The only sound policy is to keep mask requirements in place while COVID is still prevalent.
To those who question the policy, erring on the side of mitigation is sound and clearly a better path than allowing an option that could have an adverse impact on others.
The health of all kids and others in our schools is clearly more important than changing a policy to accommodate some who don’t like it.
Elliott Hartstein, Northbrook
For-profit Postal Service is a selfish idea
Thanks for publishing U.S. Rep. Sean Casten’s op-ed demanding the Senate do its job and approve the appointees to the Postal Services’ Board of Governors. It is also important to address the fallacious assertion by Republicans that the U.S. Postal Service should be run like a private, for-profit business.

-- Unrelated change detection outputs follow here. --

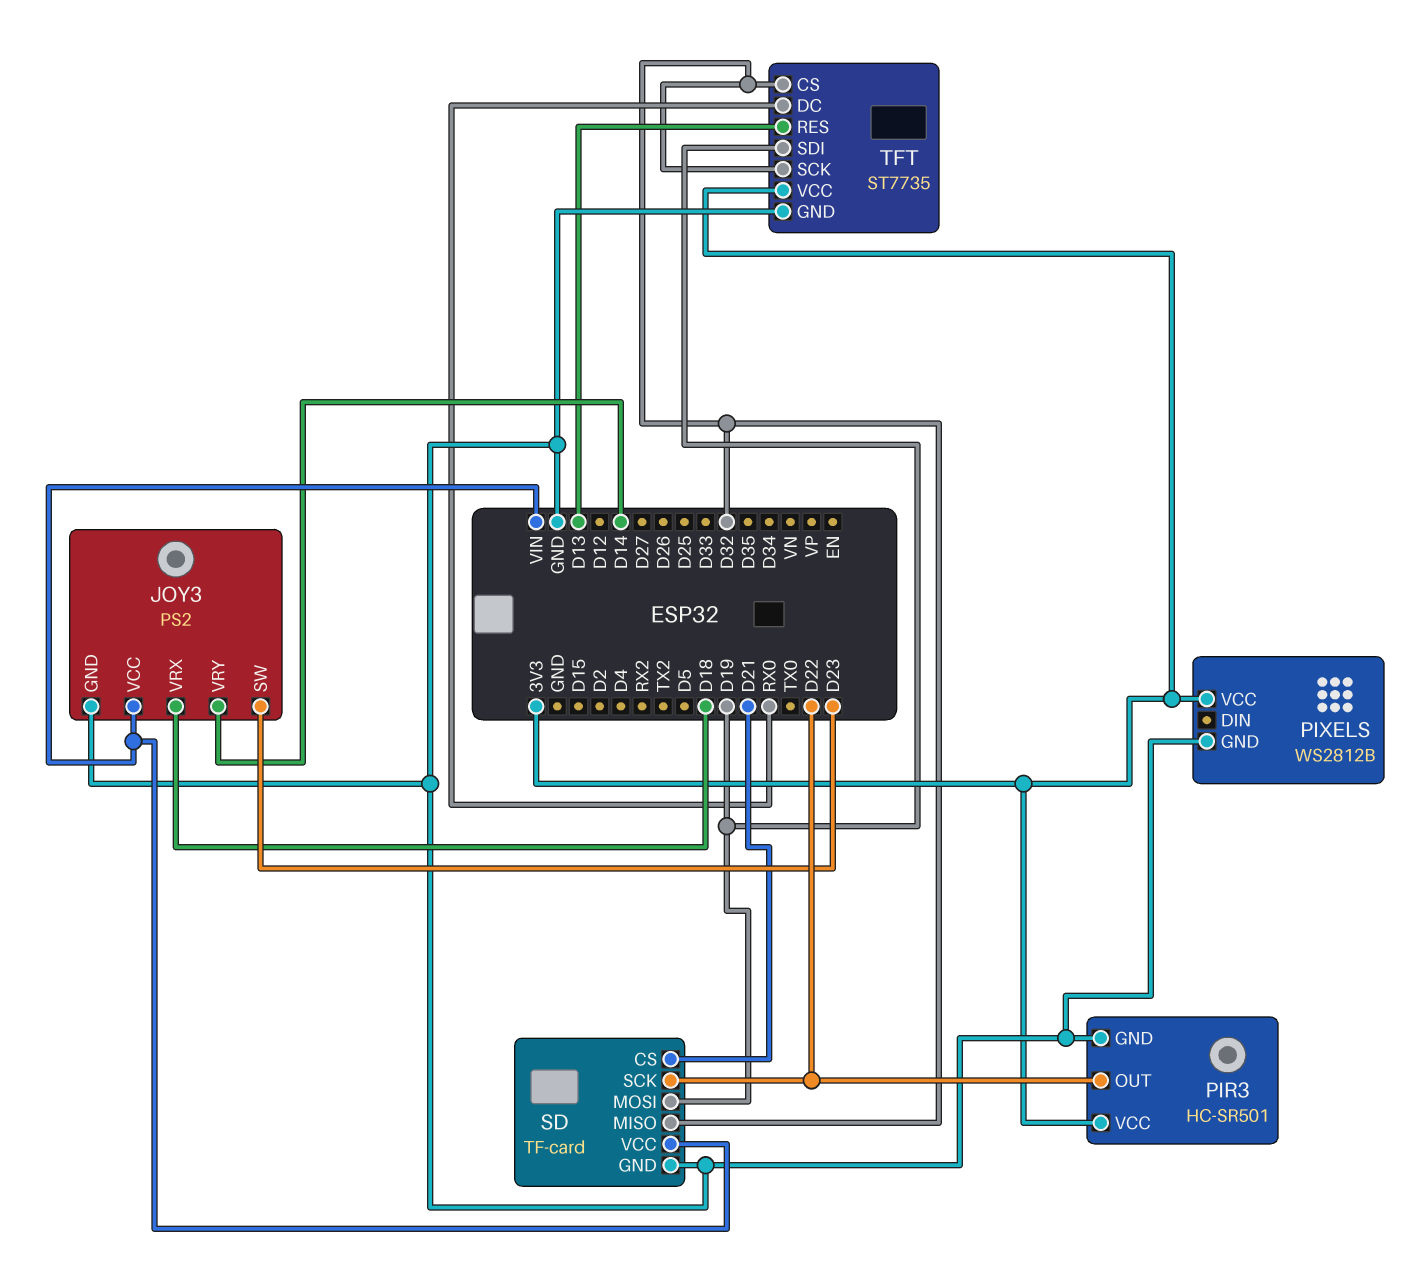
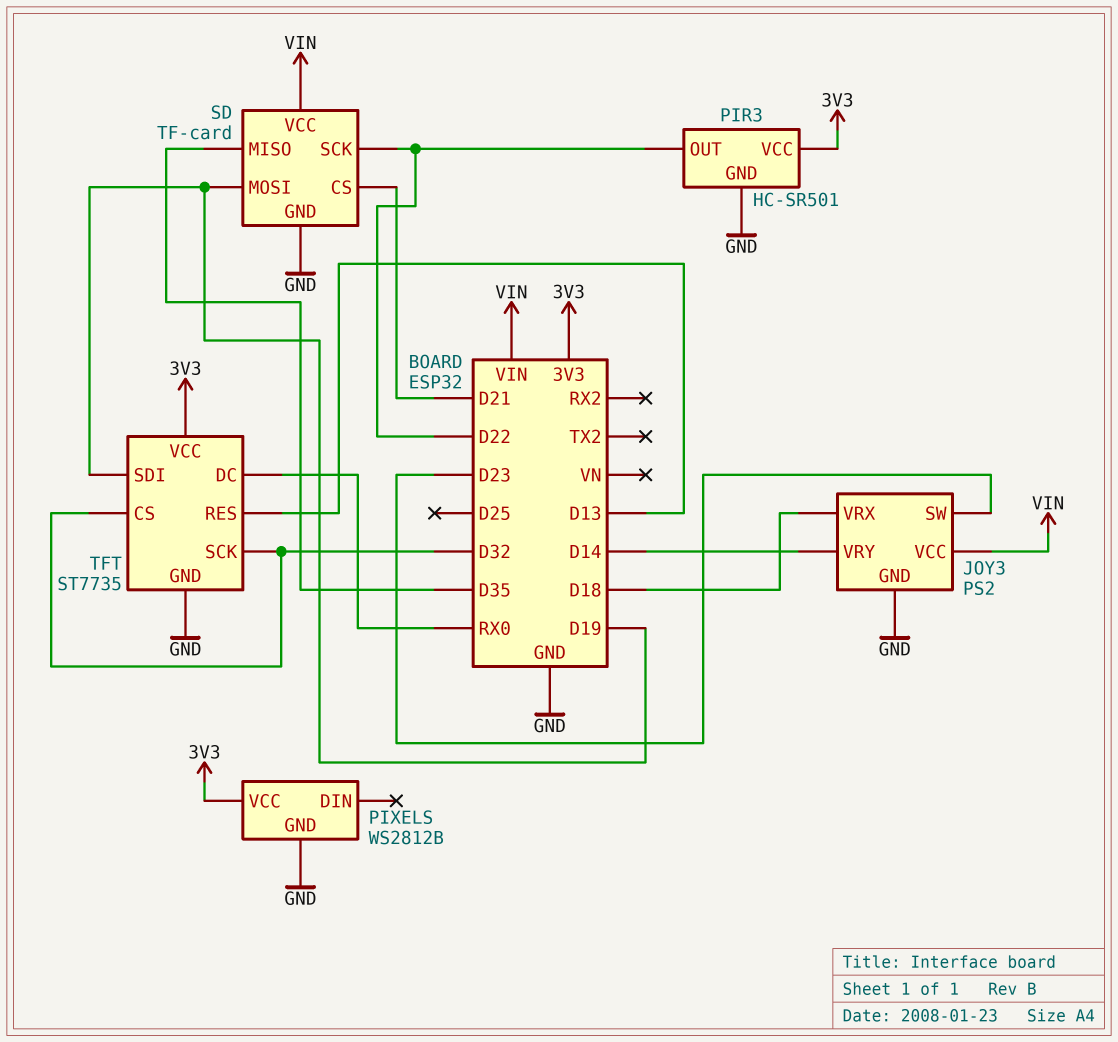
SD pin MISO: D32 -> D35

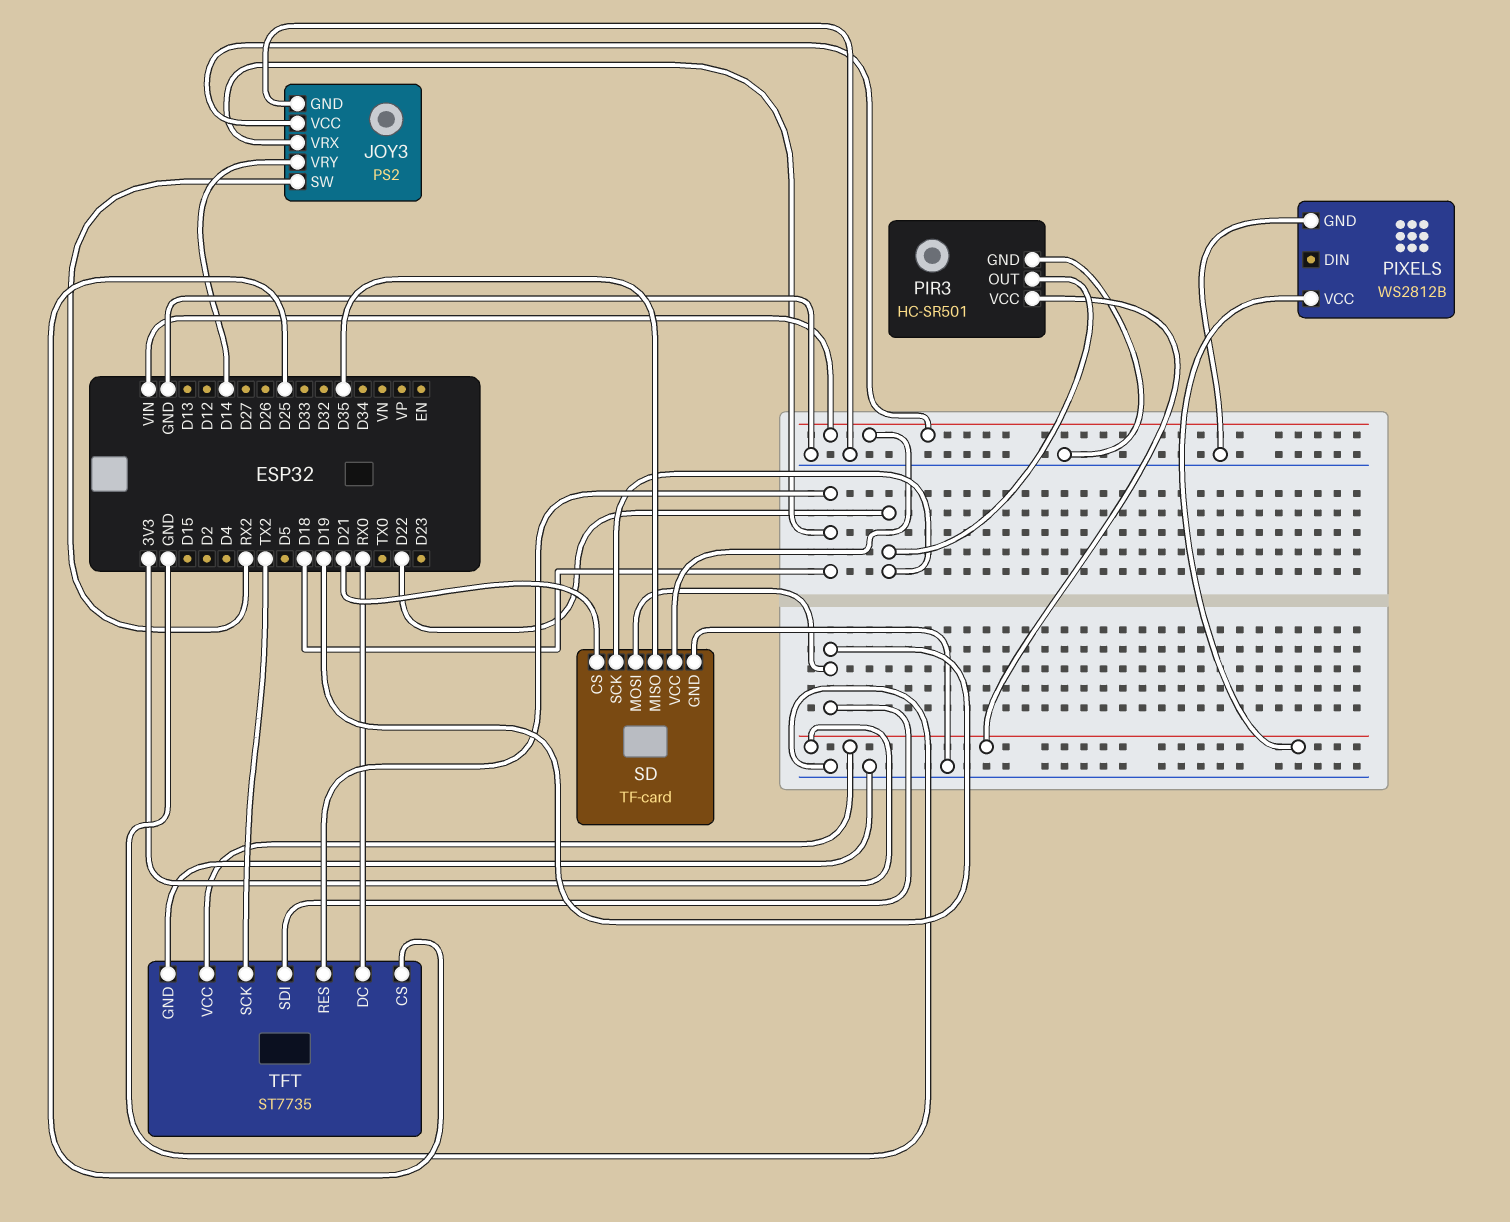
JOY3 pin SW: D23 -> RX2
TFT pin CS: D32 -> D25
TFT pin RES: D13 -> D18
TFT pin SCK: D32 -> TX2

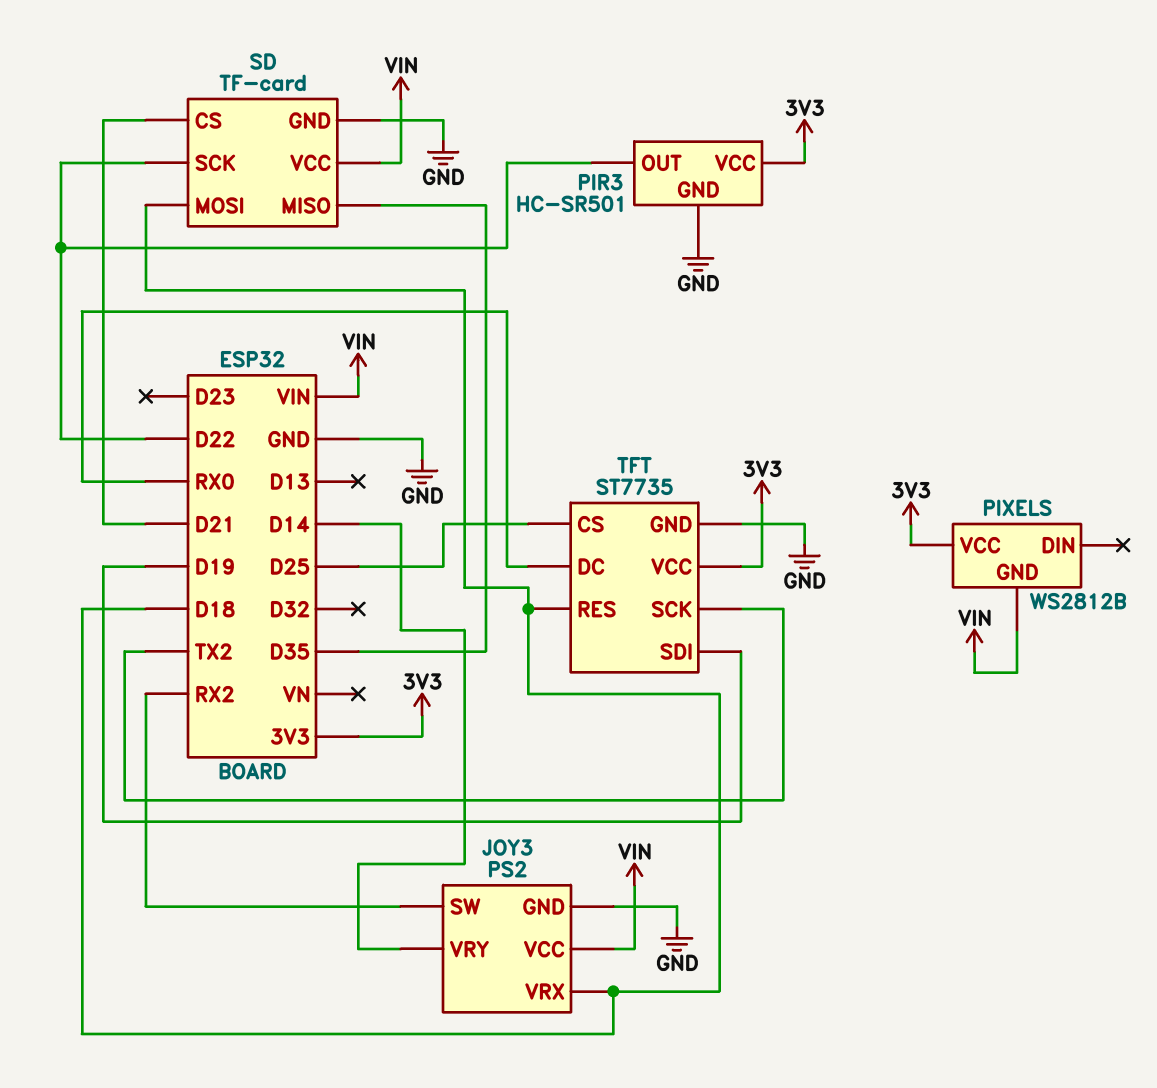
PIXELS pin GND: GND -> VIN
SD pin MOSI: D19 -> D18

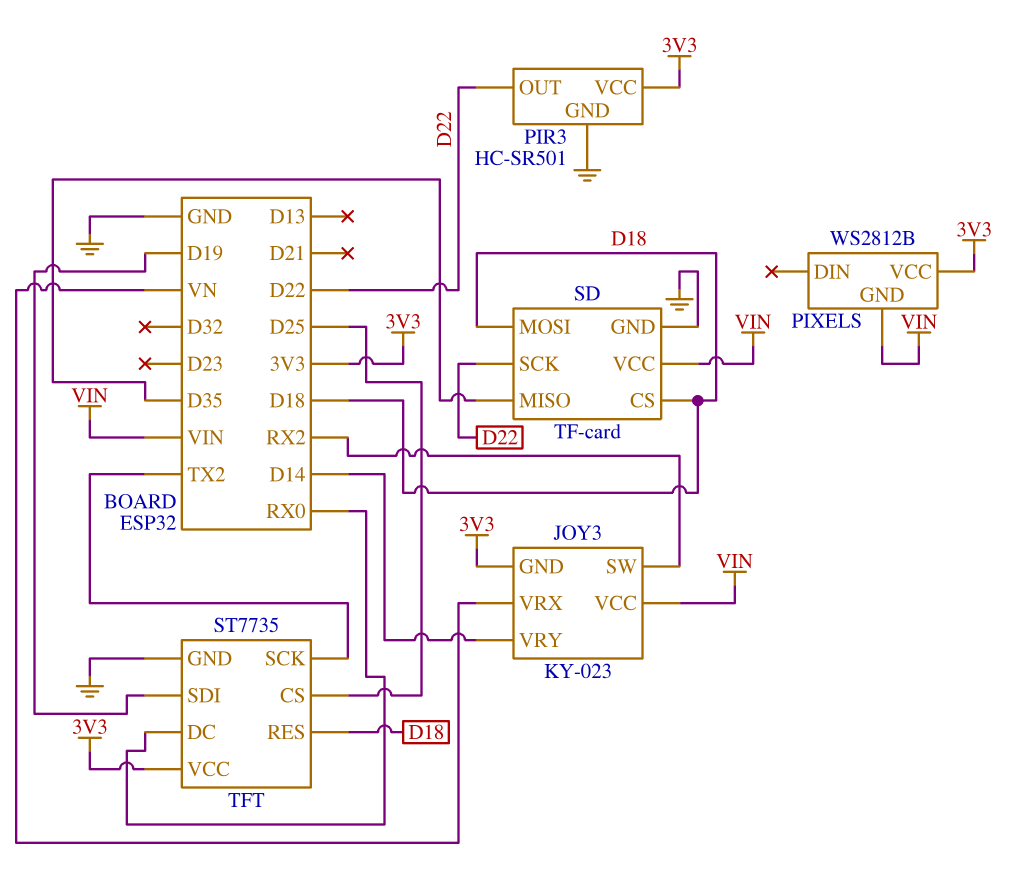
JOY3: PS2 -> KY-023
JOY3 pin GND: GND -> 3V3
JOY3 pin VRX: D18 -> VN
SD pin CS: D21 -> D18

The Postal Service is a service of the government. It should be well-run, as should all taxpayer-funded civil services. To claim it should make a profit is another cynical attempt to undermine our democratic institutions, leaving only the wealthy who can “pay to play” in the private sector — for deliveries, for education, for insurance, for legal representation, for retirement, for transportation, etc.
Call it what it is. Pure selfishness.